▸ **Consegne**
1. Nell'estratto sui contagi, riscrivi il passo da "Nonostante tutto l’impegno" fino a "dal buon Dio." compreso, sostituendo "conversione" con "trasformazione".
2. Secondo l'estratto sui contagi, qual è la via principale di trasmissione?

▸ **Estratto della pagina**
Visto che la cura resta ancora oggi un privilegio per pochi, che cosa fare per arginare i contagi?

Nonostante tutto l’impegno per l’educazione sessuale e la prevenzione, la percentuale degli infettati continua ad aumentare. Il fatto è che la via principale di trasmissione è quella sessuale e una diminuzione dei casi può avvenire solo se si riuscirà a promuovere un cambiamento dei comportamenti sessuali, specialmente nei giovani. In altre parole, è necessaria una conversione del cuore. Per ottenerla non bastano gli sforzi umani, la pubblicità e i cartelloni per le strade. Io sono un  missionario e nei miei lunghi anni di sacerdozio posso ben testimoniare che la conversione avviene solo con la grazia di Dio, come sta scritto in Ezechiele: «Io vi darò un cuore nuovo». Il cuore nuovo è solo Dio che ce lo dà. Bisogna che la Chiesa e i credenti di tutte le religioni si impegnino in prima persona per ottenere con la preghiera, la carità e l’educazione questo dono dal buon Dio.

Lei è medico, ma come lei stesso sottolinea, anche sacerdote e missionario. Come si è trovato a vivere questa esperienza della malattia? Come ne è stato interpellato dal punto di vista della vita spirituale e di fede?

▸ **Dati esercizio**
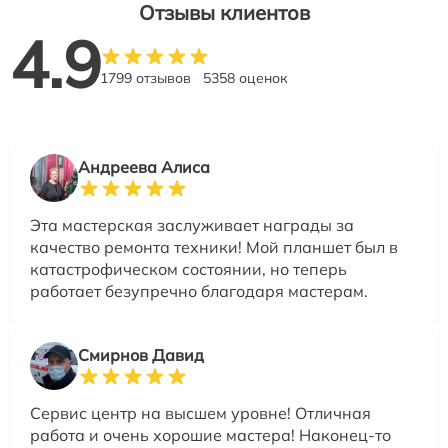
Отзывы клиентов
4.9
1799 отзывов
5358 оценок
Андреева Алиса
Эта мастерская заслуживает награды за
качество ремонта техники! Мой планшет был в
катастрофическом состоянии, но теперь
работает безупречно благодаря мастерам.
Смирнов Давид
Сервис центр на высшем уровне! Отличная
работа и очень хорошие мастера! Наконец-то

▸ **Soluzioni**
1.
Nonostante tutto l’impegno per l’educazione sessuale e la prevenzione, la percentuale degli infettati continua ad aumentare. Il fatto è che la via principale di trasmissione è quella sessuale e una diminuzione dei casi può avvenire solo se si riuscirà a promuovere un cambiamento dei comportamenti sessuali, specialmente nei giovani. In altre parole, è necessaria una trasformazione del cuore. Per ottenerla non bastano gli sforzi umani, la pubblicità e i cartelloni per le strade. Io sono un  missionario e nei miei lunghi anni di sacerdozio posso ben testimoniare che la trasformazione avviene solo con la grazia di Dio, come sta scritto in Ezechiele: «Io vi darò un cuore nuovo». Il cuore nuovo è solo Dio che ce lo dà. Bisogna che la Chiesa e i credenti di tutte le religioni si impegnino in prima persona per ottenere con la preghiera, la carità e l’educazione questo dono dal buon Dio.

2. La via sessuale.